Sabato 11 Aprile 2026, alle ore 18, negli spazi del Museo Storico – Must, a Lecce, prenderà il via la mostra “Memoria e Oblio” di Umberto Albanese. L’esposizione rimarrà aperta al pubblico fino a martedì 21 aprile (dalle ore 9 alle 20, lunedì chiuso).
“Questa esposizione, sempre sulla via della non figurazione – spiegano i promotori – si compone di 50 dipinti prevalentemente eseguiti nell’ultimo triennio, ai quali si aggiungono 6 opere della figlia dell’artista, Valentina Albanese. Questo corpus di lavori attinge alla memoria che resiste allo scorrere del tempo affianco a quella sbiadita dai lustri trascorsi. Sono dipinti su carta in acrilico e collage associati a impasti materici in cui si percepiscono nuovi cromatismi che danno vita a trame compositive non sempre prevedibili, ma rigorosamente armoniche. Nella totalità delle opere presenti in questa mostra, spessi strati di materia restituiscono, una volta solidificati, i solchi, le pieghe e tutte le imperfezioni originarie del supporto, partecipando e completando l’architettura del quadro. I lavori di Albanese appaiono sospesi nell’intangibile e richiedono un momento di riflessione e di meditazione per poterci offrire il privilegio di rivivere nel silenzio lo scorrere del tempo e metterci in ascolto con noi stessi”.
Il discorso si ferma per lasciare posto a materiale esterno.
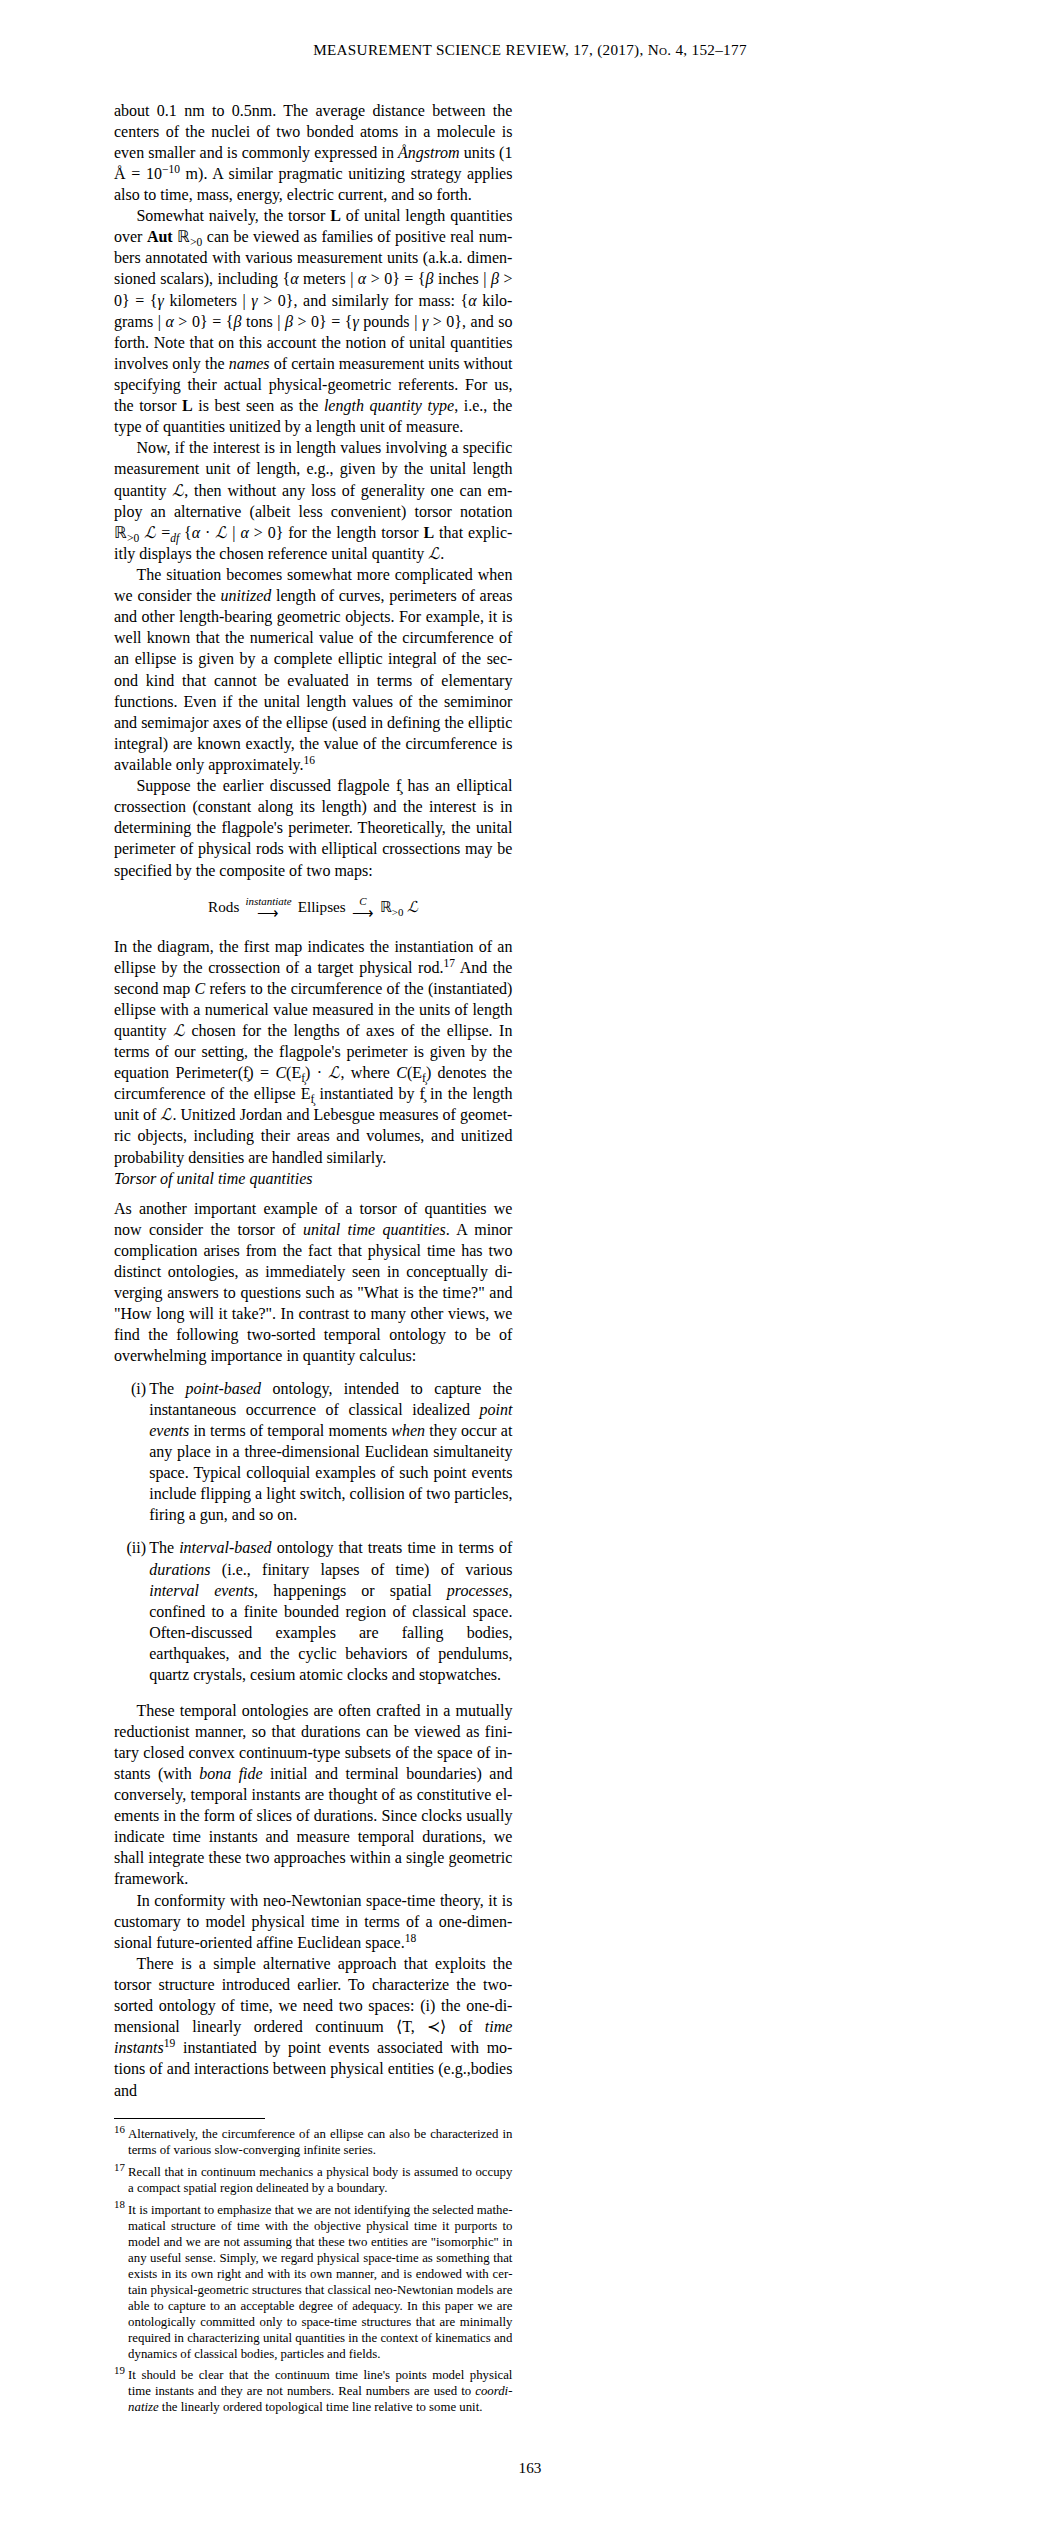MEASUREMENT SCIENCE REVIEW, 17, (2017), No. 4, 152–177
about 0.1 nm to 0.5nm. The average distance between the centers of the nuclei of two bonded atoms in a molecule is even smaller and is commonly expressed in Ångstrom units (1 Å = 10−10 m). A similar pragmatic unitizing strategy applies also to time, mass, energy, electric current, and so forth.
Somewhat naively, the torsor L of unital length quantities over Aut ℝ>0 can be viewed as families of positive real numbers annotated with various measurement units (a.k.a. dimensioned scalars), including {α meters | α > 0} = {β inches | β > 0} = {γ kilometers | γ > 0}, and similarly for mass: {α kilograms | α > 0} = {β tons | β > 0} = {γ pounds | γ > 0}, and so forth. Note that on this account the notion of unital quantities involves only the names of certain measurement units without specifying their actual physical-geometric referents. For us, the torsor L is best seen as the length quantity type, i.e., the type of quantities unitized by a length unit of measure.
Now, if the interest is in length values involving a specific measurement unit of length, e.g., given by the unital length quantity ℒ, then without any loss of generality one can employ an alternative (albeit less convenient) torsor notation ℝ>0 ℒ =df {α · ℒ | α > 0} for the length torsor L that explicitly displays the chosen reference unital quantity ℒ.
The situation becomes somewhat more complicated when we consider the unitized length of curves, perimeters of areas and other length-bearing geometric objects. For example, it is well known that the numerical value of the circumference of an ellipse is given by a complete elliptic integral of the second kind that cannot be evaluated in terms of elementary functions. Even if the unital length values of the semiminor and semimajor axes of the ellipse (used in defining the elliptic integral) are known exactly, the value of the circumference is available only approximately.16
Suppose the earlier discussed flagpole f̧ has an elliptical crossection (constant along its length) and the interest is in determining the flagpole's perimeter. Theoretically, the unital perimeter of physical rods with elliptical crossections may be specified by the composite of two maps:
Rods instantiate⟶ Ellipses C⟶ ℝ>0 ℒ
In the diagram, the first map indicates the instantiation of an ellipse by the crossection of a target physical rod.17 And the second map C refers to the circumference of the (instantiated) ellipse with a numerical value measured in the units of length quantity ℒ chosen for the lengths of axes of the ellipse. In terms of our setting, the flagpole's perimeter is given by the equation Perimeter(f̧) = C(Ef̧) · ℒ, where C(Ef̧) denotes the circumference of the ellipse Ef̧ instantiated by f̧ in the length unit of ℒ. Unitized Jordan and Lebesgue measures of geometric objects, including their areas and volumes, and unitized probability densities are handled similarly.
Torsor of unital time quantities
As another important example of a torsor of quantities we now consider the torsor of unital time quantities. A minor complication arises from the fact that physical time has two distinct ontologies, as immediately seen in conceptually diverging answers to questions such as "What is the time?" and "How long will it take?". In contrast to many other views, we find the following two-sorted temporal ontology to be of overwhelming importance in quantity calculus:
(i) The point-based ontology, intended to capture the instantaneous occurrence of classical idealized point events in terms of temporal moments when they occur at any place in a three-dimensional Euclidean simultaneity space. Typical colloquial examples of such point events include flipping a light switch, collision of two particles, firing a gun, and so on.
(ii) The interval-based ontology that treats time in terms of durations (i.e., finitary lapses of time) of various interval events, happenings or spatial processes, confined to a finite bounded region of classical space. Often-discussed examples are falling bodies, earthquakes, and the cyclic behaviors of pendulums, quartz crystals, cesium atomic clocks and stopwatches.
These temporal ontologies are often crafted in a mutually reductionist manner, so that durations can be viewed as finitary closed convex continuum-type subsets of the space of instants (with bona fide initial and terminal boundaries) and conversely, temporal instants are thought of as constitutive elements in the form of slices of durations. Since clocks usually indicate time instants and measure temporal durations, we shall integrate these two approaches within a single geometric framework.
In conformity with neo-Newtonian space-time theory, it is customary to model physical time in terms of a one-dimensional future-oriented affine Euclidean space.18
There is a simple alternative approach that exploits the torsor structure introduced earlier. To characterize the two-sorted ontology of time, we need two spaces: (i) the one-dimensional linearly ordered continuum ⟨T, ≺⟩ of time instants19 instantiated by point events associated with motions of and interactions between physical entities (e.g.,bodies and
16Alternatively, the circumference of an ellipse can also be characterized in terms of various slow-converging infinite series.
17Recall that in continuum mechanics a physical body is assumed to occupy a compact spatial region delineated by a boundary.
18It is important to emphasize that we are not identifying the selected mathematical structure of time with the objective physical time it purports to model and we are not assuming that these two entities are "isomorphic" in any useful sense. Simply, we regard physical space-time as something that exists in its own right and with its own manner, and is endowed with certain physical-geometric structures that classical neo-Newtonian models are able to capture to an acceptable degree of adequacy. In this paper we are ontologically committed only to space-time structures that are minimally required in characterizing unital quantities in the context of kinematics and dynamics of classical bodies, particles and fields.
19It should be clear that the continuum time line's points model physical time instants and they are not numbers. Real numbers are used to coordinatize the linearly ordered topological time line relative to some unit.
163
“Amo la carta – dice l’artista – perché trasmette atemporalitá, incorpora proprietà tattili impossibili con altri supporti e, a seconda della trama e composizione delle sue fibre, assorbe colore e luce in modi differenti consentendomi di raggiungere cromatismi inimmaginabili con la tela. Spero che il mio lavoro costringa l’osservatore a vedere e non semplicemente a guardare, che possa rischiarare lo spazio buio della mente e restituire quell’umano che ci siamo sottratto”.
NOTE BIOGRAFICHE
Umberto Albanese nasce nel 1950 a Casarano. Si laurea in medicina e si specializza in cardiologia all’Università di Pavia, parallelamente coltiva un profondo interesse per la pittura e dipinge procedendo nel genere figurativo fino a metà degli anni 90. A partire dal 1993 inizia l’attività espositiva con personali a Lecce, Venezia, Spoleto, Ancona, Firenze, Orvieto, Cortina D’Ampezzo e Roma. In quegli anni collabora con la Ken’s Art Gallery di Firenze che lo presenta all’Artefiera di Bologna nel 1998 e successivamente alle “Avanguardie Contemporanee” a Venezia. Intanto la pittura di Albanese acquisisce connotazioni sempre più informali. Nel 2001 è invitato ad esporre al Palazzo delle Nazioni Unite di Ginevra, una prestigiosa vetrina che gli permetterà di essere conosciuto a livello internazionale. Seguono personali in Italia, Corea, Svizzera, Francia, Usa, Regno Unito, Austria e Messico. Nel 2011 partecipa alla 54a Biennale di Venezia e due anni più tardi ritorna in Corea del Sud con la personale “Untitled” nel prestigioso Chung-A Art Center di Seoul, sotto l’egida dell’Ambasciata d’Italia. La sua prima antologica, “Aristotelica”, curata da Toti Carpentieri viene presentata a Palazzo Vernazza di Lecce nel 2016 e l’anno seguente all’Istituto Italiano di Cultura di Colonia. Nel 2023 partecipa a Basilea ad Artexpo e successivamente, con la personale “Cardio-Grafie”, espone al Museo Storico Città di Lecce. Le sue opere fanno parte di numerose collezioni pubbliche e private.